The New Democrats would use money from tax cheaters, big corporations and carbon-emitting industries to pay for a broad range of initiatives to reduce the financial burden on Canadian families and promote a cleaner environment.
The policy platform unveiled and then signed by NDP Leader Jack Layton on Sunday promises a balanced budget within four years but also a broad range of spending on items like health care, job creation, education and so-called "green" measures to reduce pollution and carbon emissions.
"These are my commitments to you," Mr. Layton told a town-hall-style meeting of supporters as the platform was released. "Practical, affordable leadership that will give your family a break, an alternative to Stephen Harper's failed policies of rewarding the well connected and a commitment to act on these priorities right away."

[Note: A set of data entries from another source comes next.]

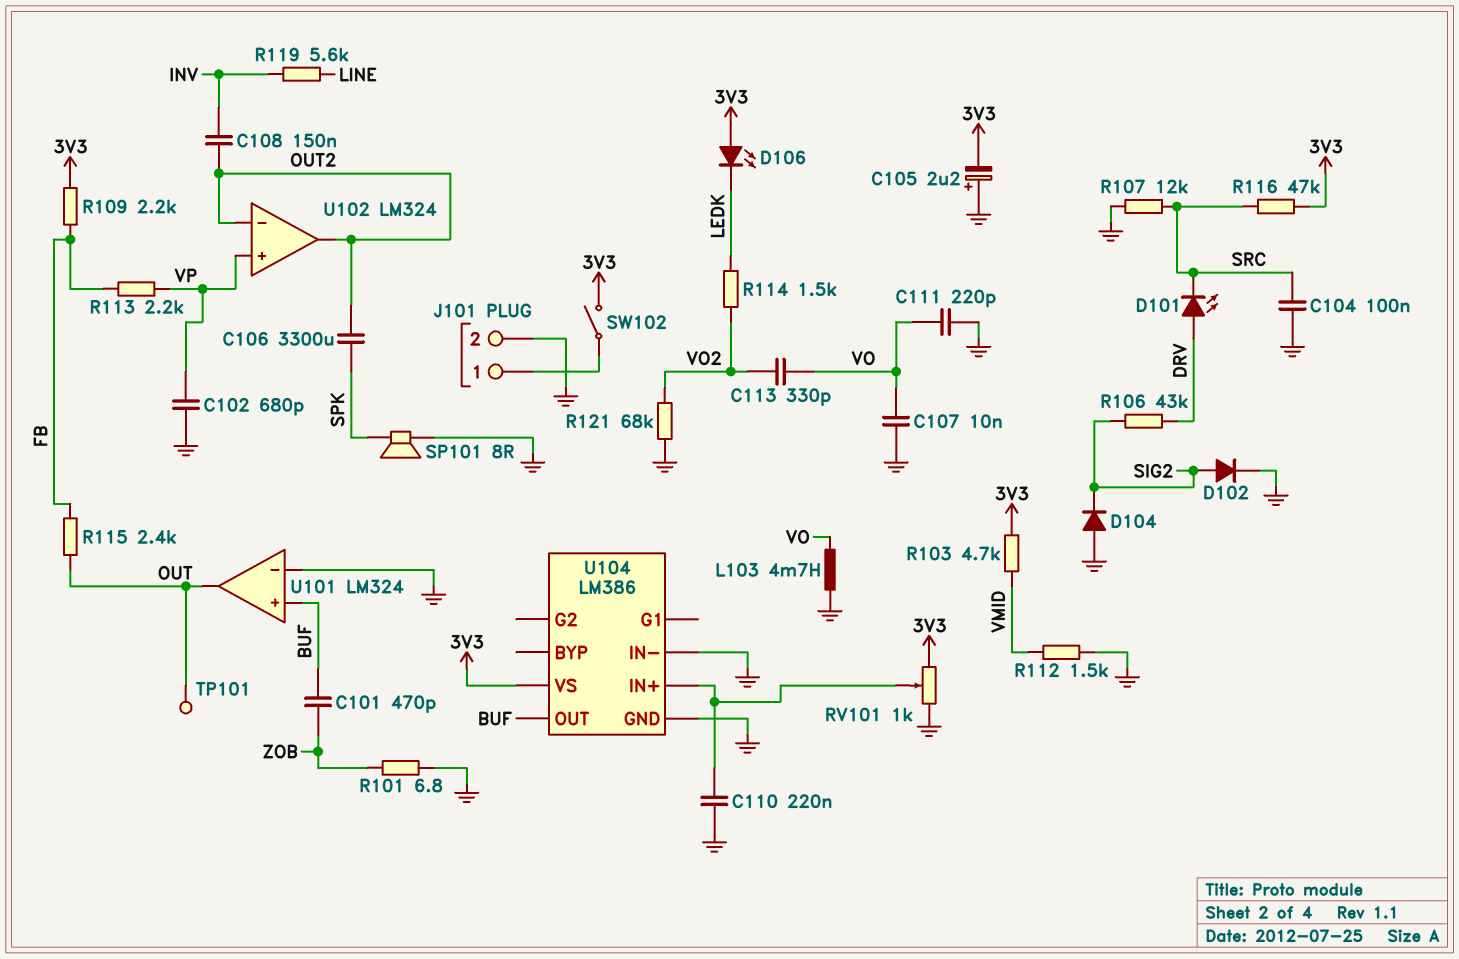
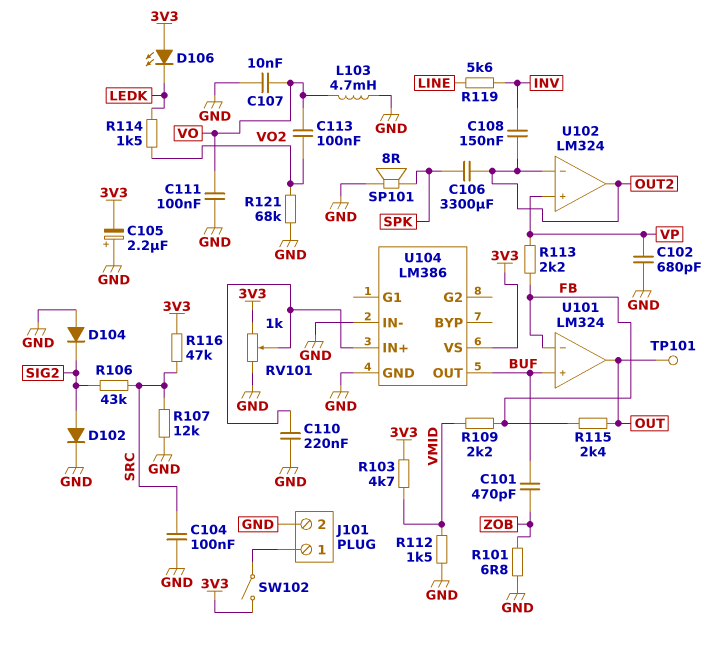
C111: 220pF (GND, VO) -> 100nF (GND, VO)
C113: 330pF (VO, VO2) -> 100nF (VO, VO2)
D101: LED (A DRV, K SRC) -> none
R106: 43k (DRV, SIG2) -> 43k (SIG2, SRC)
R109: 2.2k (3V3, FB) -> 2.2k (FB, VMID)
U101 pin in-: GND -> FB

Like the platform that brought the Conservatives to power five years ago, the New Democratic Party has zeroed in on five key priorities.
According to the glossy 23-page document released Sunday, an NDP government would increase the number of doctors and nurses, double pension benefits, give small businesses a tax break and introduce hiring incentives. It would also reduce family budgets by capping credit-card fees and cutting home-heating costs.
Using the numbers from the Department of Finance that formed the basis for the Conservative federal budget of last month, the NDP says an increased economic position will gradually bring the country out of the deficit by fiscal year 2014-15.
But, long before that happens, the NDP would increase spending on things such as post-secondary education, affordable housing, infrastructure and the Guaranteed Income Supplement for seniors. At the same time, it would introduce a number of tax credits for job creators, parents and family caregivers.
The additional spending proposed by the New Democrats, beyond what was outlined by the Conservatives in the recent budget, would cost just under $12.6-billion in this fiscal year, and rise to just under $20.7-billion in 2014-15.
But New Democrats say they would offset those expenditures, in part, by increasing corporate taxes to 19.5 per cent from 16.5 per cent.
They would also end $2-billion in subsidies to the fossil-fuel industry, find $1-billion in taxes from money that Canadians have hidden overseas, eliminate a Conservative drug bill that would cost $125-million annually and skim billions off the top of a carbon cap-and-trade program.
As a result of the money they would find through these measures, the New Democrats say they would spend a little less than the Conservatives would in each of the next three years. The NDP label the difference between the bottom line in their plan and the bottom line in the Conservative budget a "surplus" or a "cushion" even though the government would still be running a deficit for four years.